▸ Supplied passage
_____

# fuzzy_pandas examples

These are almost all from [Max Harlow](https://twitter.com/maxharlow)'s [awesome NICAR2019 presentation](https://docs.google.com/presentation/d/1djKgqFbkYDM8fdczFhnEJLwapzmt4RLuEjXkJZpKves/) where he demonstrated [csvmatch](https://github.com/maxharlow/csvmatch), which fuzzy_pandas is based on.

**SCROLL DOWN DOWN DOWN TO GET TO THE FUZZY MATCHING PARTS.**

In [1]:
import pandas as pd
import fuzzy_pandas as fpd

In [2]:
df1 = pd.read_csv("data/data1.csv")
df2 = pd.read_csv("data/data2.csv")

In [3]:
df1

Unnamed: 0,name,location,codename
0,George Smiley,London,Beggerman
1,Percy Alleline,London,Tinker
2,Roy Bland,London,Soldier
3,Toby Esterhase,Vienna,Poorman
4,Peter Guillam,Brixton,none
5,Bill Haydon,London,Tailor
6,Oliver Lacon,London,none
7,Jim Prideaux,Slovakia,none
8,Connie Sachs,Oxford,none


In [4]:
df2

Unnamed: 0,Person Name,Location
0,Maria Andreyevna Ostrakova,Russia
1,Otto Leipzig,Estonia
2,George SMILEY,London
3,Peter Guillam,Brixton
4,Konny Saks,Oxford
5,Saul Enderby,London
6,Sam Collins,Vietnam
7,Tony Esterhase,Vienna
8,Claus Kretzschmar,Hamburg


# Exact matches

By default, all columns from both dataframes are returned.

_____

▸ Data excerpts
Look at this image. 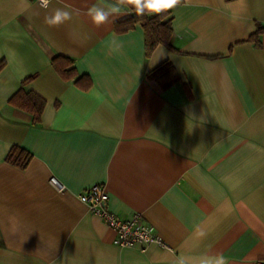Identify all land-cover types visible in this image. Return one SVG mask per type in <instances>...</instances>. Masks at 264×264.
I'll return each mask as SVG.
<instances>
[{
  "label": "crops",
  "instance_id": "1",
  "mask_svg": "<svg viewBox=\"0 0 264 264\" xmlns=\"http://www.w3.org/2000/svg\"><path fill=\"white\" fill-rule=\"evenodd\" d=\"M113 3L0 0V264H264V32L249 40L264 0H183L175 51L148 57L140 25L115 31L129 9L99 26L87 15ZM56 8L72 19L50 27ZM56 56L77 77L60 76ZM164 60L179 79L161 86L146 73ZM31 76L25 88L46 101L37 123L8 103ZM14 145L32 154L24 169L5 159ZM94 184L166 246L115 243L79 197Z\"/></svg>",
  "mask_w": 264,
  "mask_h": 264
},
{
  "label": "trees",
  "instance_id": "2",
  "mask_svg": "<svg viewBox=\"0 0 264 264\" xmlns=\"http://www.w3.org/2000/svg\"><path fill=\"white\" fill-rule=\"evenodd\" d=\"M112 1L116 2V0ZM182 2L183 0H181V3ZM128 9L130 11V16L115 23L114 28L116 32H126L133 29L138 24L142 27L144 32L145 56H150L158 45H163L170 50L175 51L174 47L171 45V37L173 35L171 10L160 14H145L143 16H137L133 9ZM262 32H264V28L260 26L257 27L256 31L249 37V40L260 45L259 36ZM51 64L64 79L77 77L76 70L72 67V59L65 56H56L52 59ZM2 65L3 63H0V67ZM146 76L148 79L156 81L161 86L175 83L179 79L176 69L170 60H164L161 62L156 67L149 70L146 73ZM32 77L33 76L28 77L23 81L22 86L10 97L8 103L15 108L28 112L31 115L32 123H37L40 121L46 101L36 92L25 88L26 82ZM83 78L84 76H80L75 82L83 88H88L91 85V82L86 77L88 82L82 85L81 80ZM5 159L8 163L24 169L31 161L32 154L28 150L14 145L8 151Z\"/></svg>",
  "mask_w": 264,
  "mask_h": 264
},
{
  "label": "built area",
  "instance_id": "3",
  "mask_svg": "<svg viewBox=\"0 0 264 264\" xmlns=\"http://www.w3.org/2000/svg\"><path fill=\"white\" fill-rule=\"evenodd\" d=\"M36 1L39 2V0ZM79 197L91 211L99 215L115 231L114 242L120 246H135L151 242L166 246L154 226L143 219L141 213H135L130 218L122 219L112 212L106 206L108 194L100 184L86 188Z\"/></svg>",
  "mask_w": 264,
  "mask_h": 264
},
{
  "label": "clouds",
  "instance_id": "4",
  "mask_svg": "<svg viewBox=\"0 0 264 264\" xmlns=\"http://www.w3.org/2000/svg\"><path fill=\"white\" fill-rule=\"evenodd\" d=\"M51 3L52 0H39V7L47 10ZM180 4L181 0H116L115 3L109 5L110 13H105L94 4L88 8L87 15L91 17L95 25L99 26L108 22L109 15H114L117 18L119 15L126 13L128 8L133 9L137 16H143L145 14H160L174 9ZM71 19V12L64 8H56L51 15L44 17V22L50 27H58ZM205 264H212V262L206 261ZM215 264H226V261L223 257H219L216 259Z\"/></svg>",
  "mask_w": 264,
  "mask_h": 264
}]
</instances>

_____

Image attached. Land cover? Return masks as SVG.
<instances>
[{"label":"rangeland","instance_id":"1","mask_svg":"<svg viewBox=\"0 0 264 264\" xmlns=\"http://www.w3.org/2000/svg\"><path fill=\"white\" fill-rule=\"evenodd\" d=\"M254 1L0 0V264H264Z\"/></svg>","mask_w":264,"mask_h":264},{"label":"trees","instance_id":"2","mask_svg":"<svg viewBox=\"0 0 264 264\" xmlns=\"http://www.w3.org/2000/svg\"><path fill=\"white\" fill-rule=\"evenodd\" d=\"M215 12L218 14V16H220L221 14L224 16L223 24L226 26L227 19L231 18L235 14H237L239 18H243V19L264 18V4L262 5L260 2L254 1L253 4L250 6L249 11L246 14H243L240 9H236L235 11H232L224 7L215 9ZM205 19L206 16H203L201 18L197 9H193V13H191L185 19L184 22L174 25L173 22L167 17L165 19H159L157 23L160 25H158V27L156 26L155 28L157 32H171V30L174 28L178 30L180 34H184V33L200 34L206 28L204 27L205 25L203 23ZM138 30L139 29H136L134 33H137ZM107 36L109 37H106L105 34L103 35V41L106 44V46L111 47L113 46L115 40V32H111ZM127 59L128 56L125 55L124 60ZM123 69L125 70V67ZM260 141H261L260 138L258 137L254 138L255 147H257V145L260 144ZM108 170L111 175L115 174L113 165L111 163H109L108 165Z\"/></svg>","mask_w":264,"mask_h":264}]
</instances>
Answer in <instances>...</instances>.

_____

▸ Brief A
Print the section of the fuzzy_pandas examples text that begins at the words "These are almost" and stops after "is based on.". Reproduce it word for word.
▸ Brief B
Proceed with the fuzzy_pandas examples text, and pick it up right after its last sentence.

▸ Written response A
These are almost all from [Max Harlow](https://twitter.com/maxharlow)'s [awesome NICAR2019 presentation](https://docs.google.com/presentation/d/1djKgqFbkYDM8fdczFhnEJLwapzmt4RLuEjXkJZpKves/) where he demonstrated [csvmatch](https://github.com/maxharlow/csvmatch), which fuzzy_pandas is based on.

▸ Written response B
In [5]:
# csvmatch \
#     forbes-billionaires.csv \
#     bloomberg-billionaires.csv \
#     --fields1 name \
#     --fields2 Name

df1 = pd.read_csv("data/forbes-billionaires.csv")
df2 = pd.read_csv("data/bloomberg-billionaires.csv")

results = fpd.fuzzy_merge(df1, df2, left_on='name', right_on='Name')

print("Found", results.shape)
results.head(5)

Found (354, 19)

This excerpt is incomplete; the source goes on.